Ok, let's get serious for a change. Earlier this week, the BBC's Mark Easton posted a piece on the UK's supposedly ill matched job vacancies vs job seekers. Now come on, everyone knows any statistics can be rolled out to support any argument - even diametrically opposed arguments can be supported by the same stats with a judicious tweek here and there.

I know I am not alone in regarding the UK's official statistics as deeply flawed. Nevertheless, we all need some material to work with and, if that's all we've got, we'll just have to see what we can do with them. The days of accurate counting have long gone unfortunately so we should never make assumptions. We have some critical thinking to do to make sense of what, if anything, the stats we have can tell us.

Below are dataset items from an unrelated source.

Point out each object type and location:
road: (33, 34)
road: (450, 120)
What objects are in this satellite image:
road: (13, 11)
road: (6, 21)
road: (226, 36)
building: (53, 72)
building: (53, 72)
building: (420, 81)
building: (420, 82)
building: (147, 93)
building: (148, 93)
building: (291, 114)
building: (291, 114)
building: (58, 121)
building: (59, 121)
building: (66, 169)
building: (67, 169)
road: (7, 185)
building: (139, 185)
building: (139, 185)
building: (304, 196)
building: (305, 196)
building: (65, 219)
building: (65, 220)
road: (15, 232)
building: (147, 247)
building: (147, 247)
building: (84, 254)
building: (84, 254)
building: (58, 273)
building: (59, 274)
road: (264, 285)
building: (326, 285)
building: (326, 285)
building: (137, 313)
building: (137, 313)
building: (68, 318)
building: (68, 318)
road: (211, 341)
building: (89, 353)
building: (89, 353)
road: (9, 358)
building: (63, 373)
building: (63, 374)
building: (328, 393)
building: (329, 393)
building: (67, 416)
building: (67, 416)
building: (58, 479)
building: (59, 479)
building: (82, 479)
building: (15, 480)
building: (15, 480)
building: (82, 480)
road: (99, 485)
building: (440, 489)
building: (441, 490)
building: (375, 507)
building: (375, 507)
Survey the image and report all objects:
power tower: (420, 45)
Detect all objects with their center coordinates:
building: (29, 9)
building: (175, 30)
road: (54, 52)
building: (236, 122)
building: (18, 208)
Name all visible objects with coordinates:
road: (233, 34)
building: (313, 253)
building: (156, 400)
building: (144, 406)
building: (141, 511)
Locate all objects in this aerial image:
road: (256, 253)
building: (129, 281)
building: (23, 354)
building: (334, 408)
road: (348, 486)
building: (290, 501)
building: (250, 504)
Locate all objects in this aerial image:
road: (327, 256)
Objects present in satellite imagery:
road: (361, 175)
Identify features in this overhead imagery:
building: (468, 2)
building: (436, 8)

What I want to know is exactly how many people are resident in the UK at the moment?...No, I do not think the census estimates are anything near to accurate; (I worked on the 2001 Census - I saw then how under reporting was occurring). Advance eight years, with all the changes to the EU in between, no way can the estimates help. It amused me, (ok only slightly), to discover that an offical US department was using a population estimate of 80 million for the UK - well, perhaps they aren't far wrong? Now let's look again at the question of employment seeking. How many asset rich, income poor people, disqualified from claiming benefits are looking for work? You can't tell me because no one is even thinking to capture the numbers. I believe the numbers would shock if ever they could be found. I believe they could make the 'official' figure for unemployment look ridiculously slight.

At a weekend event I attended not so long ago, 60% of the 10,000 attendees claimed to be 'self-employed'. Oh yes, and not happily self employed either. Life's tough and getting tougher.